The only way to "disable" this is to schedule things or provide garbage data (only when user input is given precedence - like with this tool: https://www.laurencegellert.com/software/github-graph-builde...).
SMS took off faster in Europe than in the US, but we've had bundled packages for so long that the individual cost per text wasn't such an issue, and now on many plans they're unlimited.
I guess the differing cost structure depending on who you're texting and from where may have spurred the adoption of WhatsApp, whereas in the US, even if you WERE paying per text, it was the same across a territory of many thousands of miles and hundreds of millions of people. And, the same way that many folks in the US do not even have a passport, they tend also not to have a reason to text internationally. The size and homogeneity of the country benefits the adoptions of some technologies, but hinders the adoption of others.

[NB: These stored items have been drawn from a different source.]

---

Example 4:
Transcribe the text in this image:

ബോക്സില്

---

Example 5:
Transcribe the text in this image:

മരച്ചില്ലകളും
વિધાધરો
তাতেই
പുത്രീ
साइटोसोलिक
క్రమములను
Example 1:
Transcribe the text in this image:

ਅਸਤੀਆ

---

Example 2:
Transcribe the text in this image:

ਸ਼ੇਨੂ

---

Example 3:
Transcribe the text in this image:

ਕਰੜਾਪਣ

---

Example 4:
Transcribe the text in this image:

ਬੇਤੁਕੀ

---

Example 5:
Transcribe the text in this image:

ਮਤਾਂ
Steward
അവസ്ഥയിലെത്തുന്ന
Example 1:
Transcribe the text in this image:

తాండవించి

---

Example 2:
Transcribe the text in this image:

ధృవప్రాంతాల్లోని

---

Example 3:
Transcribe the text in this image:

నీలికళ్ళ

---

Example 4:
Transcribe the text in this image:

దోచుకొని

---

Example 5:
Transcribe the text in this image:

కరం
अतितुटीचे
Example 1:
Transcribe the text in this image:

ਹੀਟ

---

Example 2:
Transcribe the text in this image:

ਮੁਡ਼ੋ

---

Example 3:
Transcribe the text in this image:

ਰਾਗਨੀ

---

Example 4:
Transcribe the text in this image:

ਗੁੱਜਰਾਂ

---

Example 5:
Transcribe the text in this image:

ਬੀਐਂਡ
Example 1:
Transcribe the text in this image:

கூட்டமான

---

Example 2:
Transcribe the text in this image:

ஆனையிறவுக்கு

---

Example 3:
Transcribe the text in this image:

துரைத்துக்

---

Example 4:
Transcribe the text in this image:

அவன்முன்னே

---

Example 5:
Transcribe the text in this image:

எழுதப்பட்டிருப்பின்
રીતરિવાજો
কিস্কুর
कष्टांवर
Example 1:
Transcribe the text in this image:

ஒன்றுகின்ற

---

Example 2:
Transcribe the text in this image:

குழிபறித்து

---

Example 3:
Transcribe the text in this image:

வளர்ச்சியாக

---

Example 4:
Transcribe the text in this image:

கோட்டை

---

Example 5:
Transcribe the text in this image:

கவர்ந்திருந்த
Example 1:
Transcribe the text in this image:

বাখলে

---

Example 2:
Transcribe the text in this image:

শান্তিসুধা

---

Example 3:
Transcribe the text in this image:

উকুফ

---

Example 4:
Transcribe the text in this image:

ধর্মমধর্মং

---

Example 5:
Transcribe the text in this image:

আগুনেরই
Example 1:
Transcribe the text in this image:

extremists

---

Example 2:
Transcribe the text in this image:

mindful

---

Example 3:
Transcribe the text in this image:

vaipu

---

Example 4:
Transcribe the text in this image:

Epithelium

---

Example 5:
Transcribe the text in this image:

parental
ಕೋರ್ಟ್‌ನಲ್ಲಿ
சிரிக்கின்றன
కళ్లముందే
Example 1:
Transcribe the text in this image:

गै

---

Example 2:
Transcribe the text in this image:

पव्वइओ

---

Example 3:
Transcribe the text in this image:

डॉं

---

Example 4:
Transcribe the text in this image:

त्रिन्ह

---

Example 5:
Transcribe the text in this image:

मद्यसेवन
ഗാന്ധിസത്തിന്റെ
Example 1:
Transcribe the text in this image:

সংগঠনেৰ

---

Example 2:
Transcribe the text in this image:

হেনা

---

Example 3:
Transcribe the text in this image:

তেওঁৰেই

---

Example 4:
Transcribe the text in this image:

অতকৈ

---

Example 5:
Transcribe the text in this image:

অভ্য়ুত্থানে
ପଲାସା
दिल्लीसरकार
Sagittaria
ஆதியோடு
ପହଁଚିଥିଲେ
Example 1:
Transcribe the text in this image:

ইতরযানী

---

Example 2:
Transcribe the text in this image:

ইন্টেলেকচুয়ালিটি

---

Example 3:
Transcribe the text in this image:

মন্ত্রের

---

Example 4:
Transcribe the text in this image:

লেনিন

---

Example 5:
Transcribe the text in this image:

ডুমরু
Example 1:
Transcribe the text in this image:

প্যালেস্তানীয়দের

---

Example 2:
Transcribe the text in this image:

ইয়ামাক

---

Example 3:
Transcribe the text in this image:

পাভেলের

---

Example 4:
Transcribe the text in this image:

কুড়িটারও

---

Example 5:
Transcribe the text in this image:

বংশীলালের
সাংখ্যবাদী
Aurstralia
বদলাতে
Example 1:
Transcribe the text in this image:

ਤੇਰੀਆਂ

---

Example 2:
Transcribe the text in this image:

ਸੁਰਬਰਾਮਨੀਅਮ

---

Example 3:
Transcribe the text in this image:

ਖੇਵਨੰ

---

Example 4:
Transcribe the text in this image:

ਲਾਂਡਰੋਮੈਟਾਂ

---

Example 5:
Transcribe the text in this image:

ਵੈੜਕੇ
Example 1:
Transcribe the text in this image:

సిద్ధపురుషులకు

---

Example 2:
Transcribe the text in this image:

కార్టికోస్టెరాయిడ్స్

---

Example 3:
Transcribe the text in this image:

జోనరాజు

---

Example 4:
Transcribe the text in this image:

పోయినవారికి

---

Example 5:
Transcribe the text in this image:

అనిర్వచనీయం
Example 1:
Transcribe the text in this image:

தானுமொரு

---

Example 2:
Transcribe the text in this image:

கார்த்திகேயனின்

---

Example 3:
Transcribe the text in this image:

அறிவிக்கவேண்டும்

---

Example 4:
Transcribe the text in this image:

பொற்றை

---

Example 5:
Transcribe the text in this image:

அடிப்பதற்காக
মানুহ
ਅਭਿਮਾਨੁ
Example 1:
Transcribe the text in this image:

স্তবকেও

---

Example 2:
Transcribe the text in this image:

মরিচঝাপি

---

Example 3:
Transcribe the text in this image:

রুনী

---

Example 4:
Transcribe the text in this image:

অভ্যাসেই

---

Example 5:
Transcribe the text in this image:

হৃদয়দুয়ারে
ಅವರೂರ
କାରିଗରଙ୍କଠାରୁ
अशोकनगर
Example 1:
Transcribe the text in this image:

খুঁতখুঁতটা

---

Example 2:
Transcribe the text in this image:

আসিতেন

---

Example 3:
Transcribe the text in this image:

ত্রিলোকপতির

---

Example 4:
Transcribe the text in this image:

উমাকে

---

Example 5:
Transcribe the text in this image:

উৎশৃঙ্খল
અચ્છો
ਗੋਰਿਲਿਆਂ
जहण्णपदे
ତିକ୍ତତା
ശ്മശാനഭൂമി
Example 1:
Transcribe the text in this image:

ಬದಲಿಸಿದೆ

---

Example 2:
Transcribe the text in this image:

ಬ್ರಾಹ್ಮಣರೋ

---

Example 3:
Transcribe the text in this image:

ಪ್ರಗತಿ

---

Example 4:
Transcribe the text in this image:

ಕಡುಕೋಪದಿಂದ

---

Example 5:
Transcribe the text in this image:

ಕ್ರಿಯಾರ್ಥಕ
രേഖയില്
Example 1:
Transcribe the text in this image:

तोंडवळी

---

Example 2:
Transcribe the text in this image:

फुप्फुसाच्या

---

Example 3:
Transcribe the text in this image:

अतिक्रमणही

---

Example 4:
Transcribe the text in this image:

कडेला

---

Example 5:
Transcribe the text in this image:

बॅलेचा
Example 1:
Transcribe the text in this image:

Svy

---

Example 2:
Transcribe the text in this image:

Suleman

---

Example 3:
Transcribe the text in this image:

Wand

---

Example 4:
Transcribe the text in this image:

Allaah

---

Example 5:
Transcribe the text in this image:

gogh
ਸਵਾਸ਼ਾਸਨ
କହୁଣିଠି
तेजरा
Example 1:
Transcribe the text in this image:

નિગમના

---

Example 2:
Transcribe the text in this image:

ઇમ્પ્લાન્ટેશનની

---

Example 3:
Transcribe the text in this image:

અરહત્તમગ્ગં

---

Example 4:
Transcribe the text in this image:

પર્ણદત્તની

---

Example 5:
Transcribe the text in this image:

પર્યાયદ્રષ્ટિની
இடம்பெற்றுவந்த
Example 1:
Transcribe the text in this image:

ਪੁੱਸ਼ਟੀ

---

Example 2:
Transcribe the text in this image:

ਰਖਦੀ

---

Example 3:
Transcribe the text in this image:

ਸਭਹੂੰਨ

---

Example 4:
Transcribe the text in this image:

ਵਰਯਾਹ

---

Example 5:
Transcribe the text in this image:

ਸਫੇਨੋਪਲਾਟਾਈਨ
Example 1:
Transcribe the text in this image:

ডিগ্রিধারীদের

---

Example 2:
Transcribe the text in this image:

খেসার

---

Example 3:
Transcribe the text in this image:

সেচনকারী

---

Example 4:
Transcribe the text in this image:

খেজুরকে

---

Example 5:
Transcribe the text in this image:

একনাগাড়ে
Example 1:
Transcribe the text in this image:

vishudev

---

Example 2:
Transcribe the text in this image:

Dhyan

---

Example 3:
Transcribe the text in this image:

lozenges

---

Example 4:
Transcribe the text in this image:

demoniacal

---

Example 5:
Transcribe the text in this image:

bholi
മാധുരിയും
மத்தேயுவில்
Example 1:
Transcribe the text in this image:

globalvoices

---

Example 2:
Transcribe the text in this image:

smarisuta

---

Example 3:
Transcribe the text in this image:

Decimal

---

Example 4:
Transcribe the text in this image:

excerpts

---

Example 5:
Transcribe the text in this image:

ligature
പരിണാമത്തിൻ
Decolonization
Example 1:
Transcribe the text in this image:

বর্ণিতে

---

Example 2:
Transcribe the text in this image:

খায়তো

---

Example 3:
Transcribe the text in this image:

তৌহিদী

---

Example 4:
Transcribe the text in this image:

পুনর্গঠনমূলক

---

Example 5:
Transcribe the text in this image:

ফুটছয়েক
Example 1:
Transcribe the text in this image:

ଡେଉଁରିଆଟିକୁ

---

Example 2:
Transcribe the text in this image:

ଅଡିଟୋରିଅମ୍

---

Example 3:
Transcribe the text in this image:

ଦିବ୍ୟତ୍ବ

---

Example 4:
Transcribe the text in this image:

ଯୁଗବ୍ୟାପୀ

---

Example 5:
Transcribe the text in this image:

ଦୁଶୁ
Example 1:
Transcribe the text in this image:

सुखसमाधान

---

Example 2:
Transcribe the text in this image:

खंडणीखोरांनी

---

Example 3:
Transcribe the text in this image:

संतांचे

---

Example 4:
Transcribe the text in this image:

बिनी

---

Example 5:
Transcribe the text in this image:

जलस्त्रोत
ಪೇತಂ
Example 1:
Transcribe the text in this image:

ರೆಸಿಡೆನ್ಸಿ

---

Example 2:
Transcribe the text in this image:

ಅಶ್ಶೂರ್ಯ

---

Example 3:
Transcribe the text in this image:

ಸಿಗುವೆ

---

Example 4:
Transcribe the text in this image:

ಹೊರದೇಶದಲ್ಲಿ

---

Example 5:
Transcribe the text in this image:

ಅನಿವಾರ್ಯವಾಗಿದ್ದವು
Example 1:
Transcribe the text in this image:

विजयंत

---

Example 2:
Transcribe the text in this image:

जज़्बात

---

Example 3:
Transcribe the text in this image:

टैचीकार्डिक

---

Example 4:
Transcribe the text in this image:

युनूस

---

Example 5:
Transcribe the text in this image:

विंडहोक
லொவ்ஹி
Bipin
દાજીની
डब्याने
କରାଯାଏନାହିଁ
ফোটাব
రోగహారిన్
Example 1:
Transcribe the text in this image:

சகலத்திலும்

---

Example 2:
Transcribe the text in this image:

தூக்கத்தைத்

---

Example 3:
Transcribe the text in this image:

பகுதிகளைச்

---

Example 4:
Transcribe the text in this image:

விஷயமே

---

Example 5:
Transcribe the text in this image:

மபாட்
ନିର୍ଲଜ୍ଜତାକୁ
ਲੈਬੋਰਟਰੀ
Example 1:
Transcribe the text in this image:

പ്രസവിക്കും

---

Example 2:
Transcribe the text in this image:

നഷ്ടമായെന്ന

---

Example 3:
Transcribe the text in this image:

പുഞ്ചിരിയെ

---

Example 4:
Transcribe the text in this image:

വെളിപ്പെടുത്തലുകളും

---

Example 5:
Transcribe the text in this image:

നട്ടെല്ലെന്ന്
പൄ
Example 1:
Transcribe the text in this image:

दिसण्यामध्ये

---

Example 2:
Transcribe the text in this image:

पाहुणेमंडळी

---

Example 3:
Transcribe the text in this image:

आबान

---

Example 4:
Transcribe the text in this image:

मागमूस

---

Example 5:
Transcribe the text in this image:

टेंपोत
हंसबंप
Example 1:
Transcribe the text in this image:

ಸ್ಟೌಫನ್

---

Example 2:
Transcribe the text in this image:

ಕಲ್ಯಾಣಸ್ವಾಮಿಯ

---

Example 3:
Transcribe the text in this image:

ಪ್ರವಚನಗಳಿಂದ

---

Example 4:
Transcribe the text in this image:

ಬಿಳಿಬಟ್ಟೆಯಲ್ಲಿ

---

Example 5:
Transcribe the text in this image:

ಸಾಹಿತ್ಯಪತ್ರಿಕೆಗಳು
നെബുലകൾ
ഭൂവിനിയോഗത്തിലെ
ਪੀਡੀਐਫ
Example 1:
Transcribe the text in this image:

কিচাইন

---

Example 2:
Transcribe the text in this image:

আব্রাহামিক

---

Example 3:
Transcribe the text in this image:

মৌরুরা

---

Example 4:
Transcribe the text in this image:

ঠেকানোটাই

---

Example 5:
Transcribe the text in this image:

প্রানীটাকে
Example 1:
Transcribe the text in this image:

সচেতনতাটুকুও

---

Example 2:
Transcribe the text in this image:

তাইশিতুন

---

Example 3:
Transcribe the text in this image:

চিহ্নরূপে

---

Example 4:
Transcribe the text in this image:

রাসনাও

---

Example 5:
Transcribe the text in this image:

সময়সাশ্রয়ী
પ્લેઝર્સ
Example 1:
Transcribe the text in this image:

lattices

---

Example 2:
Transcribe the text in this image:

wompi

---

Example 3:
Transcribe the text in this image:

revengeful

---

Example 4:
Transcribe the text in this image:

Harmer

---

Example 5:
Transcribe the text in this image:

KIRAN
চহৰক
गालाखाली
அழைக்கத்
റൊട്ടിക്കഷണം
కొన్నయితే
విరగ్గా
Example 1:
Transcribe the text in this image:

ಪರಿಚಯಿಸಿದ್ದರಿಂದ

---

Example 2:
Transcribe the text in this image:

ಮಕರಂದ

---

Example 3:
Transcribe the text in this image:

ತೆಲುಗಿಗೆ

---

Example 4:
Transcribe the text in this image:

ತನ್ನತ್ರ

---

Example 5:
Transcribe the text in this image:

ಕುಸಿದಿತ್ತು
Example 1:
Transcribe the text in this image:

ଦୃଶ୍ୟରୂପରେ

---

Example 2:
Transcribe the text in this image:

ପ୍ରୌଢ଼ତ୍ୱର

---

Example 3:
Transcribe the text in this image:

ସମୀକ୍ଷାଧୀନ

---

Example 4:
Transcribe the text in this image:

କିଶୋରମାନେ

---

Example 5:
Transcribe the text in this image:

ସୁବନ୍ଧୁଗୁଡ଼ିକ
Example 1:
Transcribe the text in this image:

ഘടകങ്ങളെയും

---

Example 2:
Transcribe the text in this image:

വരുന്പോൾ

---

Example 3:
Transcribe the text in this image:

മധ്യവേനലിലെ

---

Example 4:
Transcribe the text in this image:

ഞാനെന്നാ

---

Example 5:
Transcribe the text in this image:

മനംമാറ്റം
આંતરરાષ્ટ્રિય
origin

I think the reason is that a typical cell phone plan in Europe was like 5€ per month, plus 0.07 cents per text (or call minute). Whereas typical American plan was $50 month, but unlimited free text and calls. So people who text lot didn't want to pay even for the tiny amounts for individual text messages, and migrated to using apps.
The all-inclusive fixed price monthly plans are only now getting more popular in Europe.
Delivered vs read is only accurate if you have an eye tracker.